TEXT SECTION:
But Christian hope is fundamentally different to this.
As Paul says elsewhere:
For no matter how many promises God has made, they are ‘Yes’ in Christ. And so through him the ‘Amen’ is spoken by us to the glory of God. Now it is God who makes both us and you stand firm in Christ. He anointed us, set his seal of ownership on us, and put his Spirit in our hearts as a deposit, guaranteeing what is to come.
2 Corinthians 1:20-22 NIVUK
So in case we feel like all hope is gone, and that our eternity seems thoroughly unlikely, we have the Holy Spirit as a 'down payment' on our future salvation.
But in case you think this is 'pie in the sky when you die', look at these words penned by King David:
The Lord is my shepherd, I lack nothing.
Psalms 23:1 NIVUK
Fear the Lord , you his holy people, for those who fear him lack nothing. The lions may grow weak and hungry, but those who seek the Lord lack no good thing.
Psalms 34:9-10 NIVUK
For a Christian whose hope is in the Lord, not only is there a glorious eternal future held safe for us (1 Peter 1:3-5), but we lack no good thing on earth because we have the Lord. Even when intimidated when surrounded by problems like Elisha's servant, we know that the One who is with us is greater than those who are against us (2 Kings 6:16).
What does this mean? For those whose hope is in the Lord, we are not intimidated by the future, because the future is secure. We are not afraid of the present, because the present is secure. And we are not afraid of the struggle, because we have the strength to endure:
Why do you complain, Jacob? Why do you say, Israel, ‘My way is hidden from the Lord ; my cause is disregarded by my God’? Do you not know? Have you not heard? The Lord is the everlasting God, the Creator of the ends of the earth. He will not grow tired or weary, and his understanding no-one can fathom. He gives strength to the weary and increases the power of the weak. Even youths grow tired and weary, and young men stumble and fall; but those who hope in the Lord will renew their strength. They will soar on wings like eagles; they will run and not grow weary, they will walk and not be faint.
Isaiah 40:27-31 NIVUK
Why do they renew their strength? Why can they run and not grow weary? Why can they walk and not grow faint?
Let me explain it using sport. Many of us are familiar with the concept of a league - a 'round robin' tournament where there is a group of teams and every team has to play each other. The way the world views hope is a bit like supporters of a team at the start of a season, where they hope their team will win the league, but they have no proof that they will.
Christian hope is different. You see, in a league, it's possible to be so far ahead of the competition that you cannot be caught, even though there are matches still to play. It is possible to be the winner but not have the medals and the trophy because the league has not ended yet.

INSTRUCTIONS TO FOLLOW: Write out the text on Christian hope from "Let me explain" to "not ended yet.", substituting "championship" for "league". The material that comes next has no connection to the text on Christian hope.

Stored items:
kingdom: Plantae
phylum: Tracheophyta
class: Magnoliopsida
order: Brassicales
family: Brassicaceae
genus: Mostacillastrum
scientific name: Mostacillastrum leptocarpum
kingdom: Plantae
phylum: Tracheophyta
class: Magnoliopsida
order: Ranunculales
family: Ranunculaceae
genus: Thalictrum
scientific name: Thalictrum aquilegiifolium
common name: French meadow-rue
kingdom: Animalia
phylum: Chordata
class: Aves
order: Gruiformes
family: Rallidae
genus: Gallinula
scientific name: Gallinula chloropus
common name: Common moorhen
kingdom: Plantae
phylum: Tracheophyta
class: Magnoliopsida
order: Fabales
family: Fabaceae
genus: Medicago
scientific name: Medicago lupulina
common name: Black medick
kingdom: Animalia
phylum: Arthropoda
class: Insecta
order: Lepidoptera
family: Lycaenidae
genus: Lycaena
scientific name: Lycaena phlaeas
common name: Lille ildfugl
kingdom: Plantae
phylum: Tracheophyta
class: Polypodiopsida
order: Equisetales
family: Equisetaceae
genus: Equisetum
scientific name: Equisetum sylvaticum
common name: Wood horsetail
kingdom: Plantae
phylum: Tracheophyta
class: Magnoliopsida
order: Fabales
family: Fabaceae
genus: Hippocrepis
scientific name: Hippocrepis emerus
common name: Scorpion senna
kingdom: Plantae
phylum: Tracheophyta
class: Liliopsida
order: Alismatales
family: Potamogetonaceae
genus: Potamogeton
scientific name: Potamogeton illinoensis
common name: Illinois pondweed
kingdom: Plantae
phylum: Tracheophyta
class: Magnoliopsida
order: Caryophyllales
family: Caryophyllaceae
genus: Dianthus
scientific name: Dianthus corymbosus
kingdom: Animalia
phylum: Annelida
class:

OUTPUT FOR THIS EXERCISE:
Let me explain it using sport. Many of us are familiar with the concept of a championship - a 'round robin' tournament where there is a group of teams and every team has to play each other. The way the world views hope is a bit like supporters of a team at the start of a season, where they hope their team will win the championship, but they have no proof that they will.
Christian hope is different. You see, in a championship, it's possible to be so far ahead of the competition that you cannot be caught, even though there are matches still to play. It is possible to be the winner but not have the medals and the trophy because the championship has not ended yet.